In short, it is best to leave behind all the confusion about alkaline water and active hydrogen, and focus on the massive body of research about the role of molecular hydrogen as the real actor which explains the healing properties of certain waters that are naturally rich in Molecular Hydrogen (H2), such as Zamzam from Mecca, or the waters from Nordenau (Germany), Lourdes (France), Tiacote (Mexico), or Nadana (India), and now also Taean (South Korea). Now that the real issue has been identified, HRW can now be made either with tablets that are dissolved in water, or with the growing range of HIMs of all sizes and shapes.
To a lesser degree, HRW can also be derived with the various mineral sticks, starting from Dr. Hayashi's mineral stick, which is absurdly expensive. Dr. Hayashi was one of the early proponents of ERW, but switched to HRW and he developed probably the first mineral stick. His stick is over priced. Why pay $70 for something you can get for $5? The problem with all the mineral sticks is not knowing for sure for how long, or even if they produce therapeutic levels of H2 in the water. You want to watch out for the ones that promote alkalinity, there is no known benefit in highly alkaline water - stories galore, but there is no solid research that ever proved it.

The Machines

There is a continuous process machine, called H2FX, you can hook up to your faucet, and there are an endless variety of batch machines with pitchers. I am using the "Lourdes" machine, and the same company offers quite a variety of machines. There is a growing collection of HIMs available on Amazon too.

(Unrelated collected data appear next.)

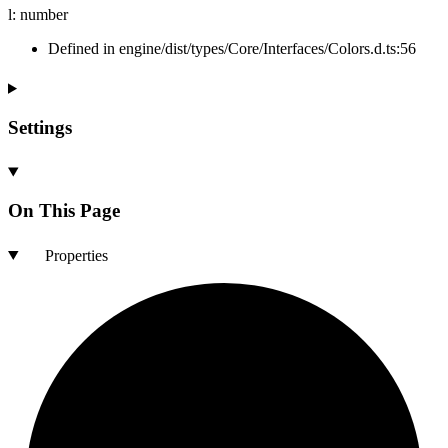
l
:
number
Defined in engine/dist/types/Core/Interfaces/Colors.d.ts:56
Settings
On This Page
Properties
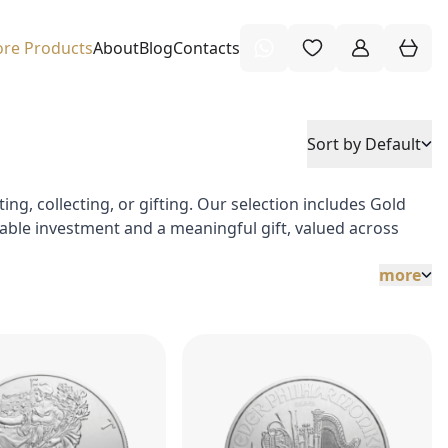
re Products
About
Blog
Contacts
Sort by Default
ng, collecting, or gifting. Our selection includes Gold
stable investment and a meaningful gift, valued across
more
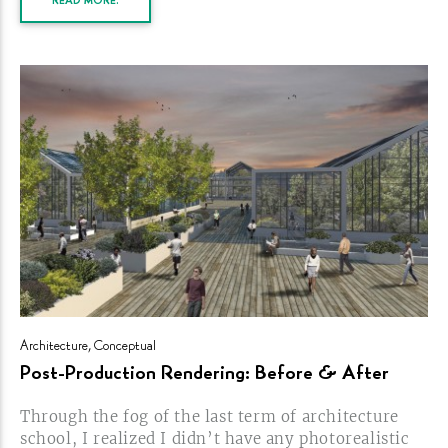
READ MORE.
Architecture
,
Conceptual
Post-Production
Rendering: Before &
After
Through the fog of the last term of architecture
school, I realized I didn’t have any photorealistic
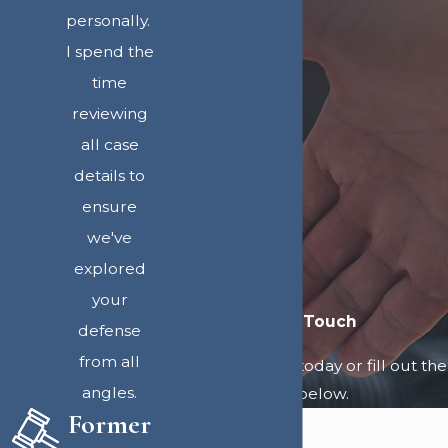
personally.
I spend the
time
reviewing
all case
details to
ensure
we've
explored
your
Get in Touch
defense
from all
Call
907-312-1300
today or fill out the
angles.
form below.
Former
First Name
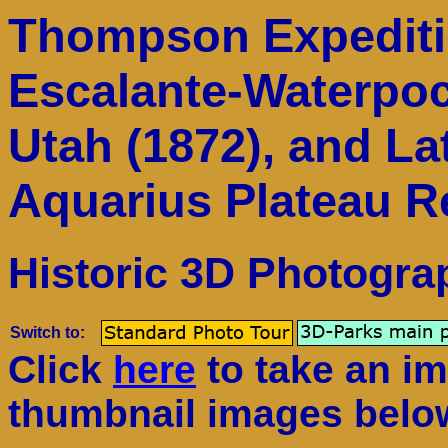
Thompson Expeditio
Escalante-Waterpo
Utah (1872), and La
Aquarius Plateau R
Historic 3D Photogra
Switch to:
Click
here
to take an im
thumbnail images belo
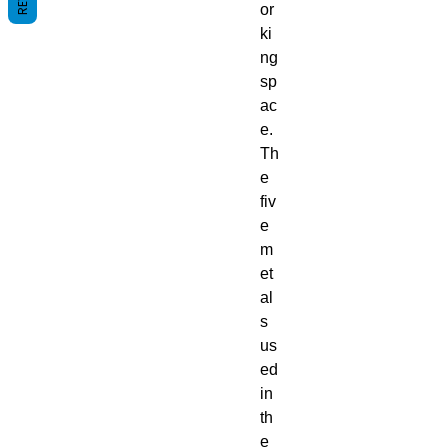
or
ki
ng
sp
ac
e.
Th
e
fiv
e
m
et
al
s
us
ed
in
th
e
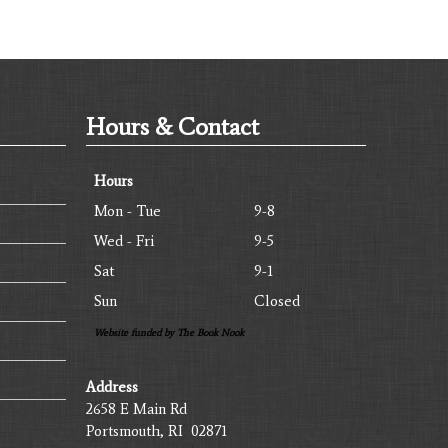
Hours & Contact
Hours
Mon - Tue
9-8
Wed - Fri
9-5
Sat
9-1
Sun
Closed
Website funded by The Book Nook
Address
2658 E Main Rd
Portsmouth, RI 02871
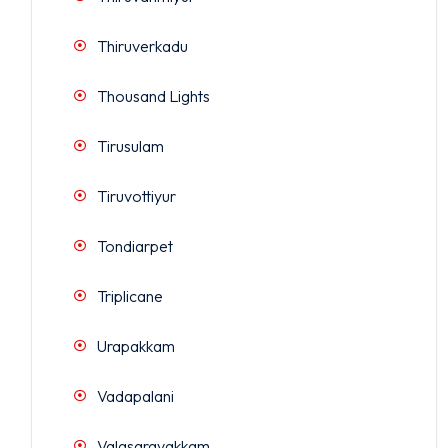
Thiruverkadu
Thousand Lights
Tirusulam
Tiruvottiyur
Tondiarpet
Triplicane
Urapakkam
Vadapalani
Valasaravakkam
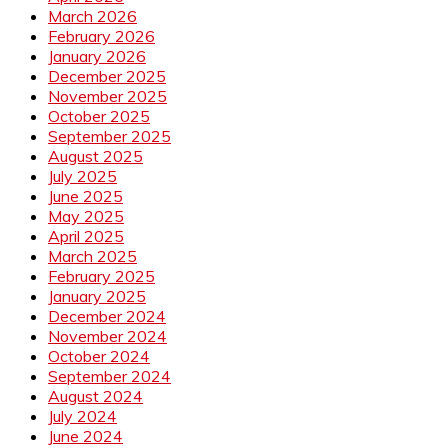
March 2026
February 2026
January 2026
December 2025
November 2025
October 2025
September 2025
August 2025
July 2025
June 2025
May 2025
April 2025
March 2025
February 2025
January 2025
December 2024
November 2024
October 2024
September 2024
August 2024
July 2024
June 2024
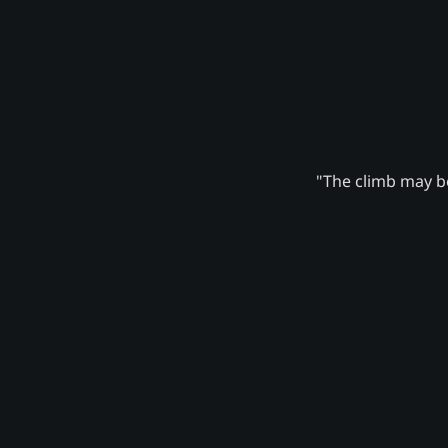
"The climb may be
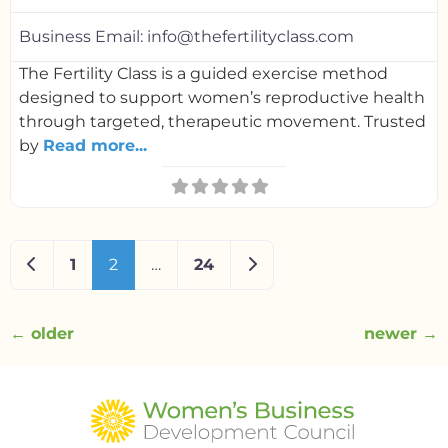
Business Email:
info@thefertilityclass.com
The Fertility Class is a guided exercise method
designed to support women’s reproductive health
through targeted, therapeutic movement. Trusted
by
Read more...
Newer posts
Older posts
1
2
…
24
←
older
newer
→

Clearly this area is exploding, and who knows what other solutions we might see coming along.

H2 is the only selective antioxidant

What makes H2 so desirable is that it is the only selective antioxidant, that targets only cytotoxic processes, and leaves healthy oxidative processes alone. No other antioxidant can do that, and therefore you can always overdose with regular antioxidant supplements. H2 does not have that effect at all, but it is the quickest way to help your immune system get back up to speed and stay healthy as long as you have regular intake, and for that, drinking water is about the easiest solution.
All in all, we should note that a WFPB (Whole Foods Plant-Based) diet makes most supplements superfluous, since you'll get loads of antioxidants, minerals and vitamins the natural way, and usually only some B12 is recommended and depending on circumstances possibly some vitamin D. HRW will easily round out the picture and remove all doubt, so you can leave most of your supplements behind. What we have here is a paradigm shift in the making.

Putting it in practice

I would filter my drinking water anyway, but just to make sure, I filter my drinking water with a resin-exchange filter before it goes into the Lourdes machine. Among other things I don't like, it takes out the fluoride, which is my biggest single concern.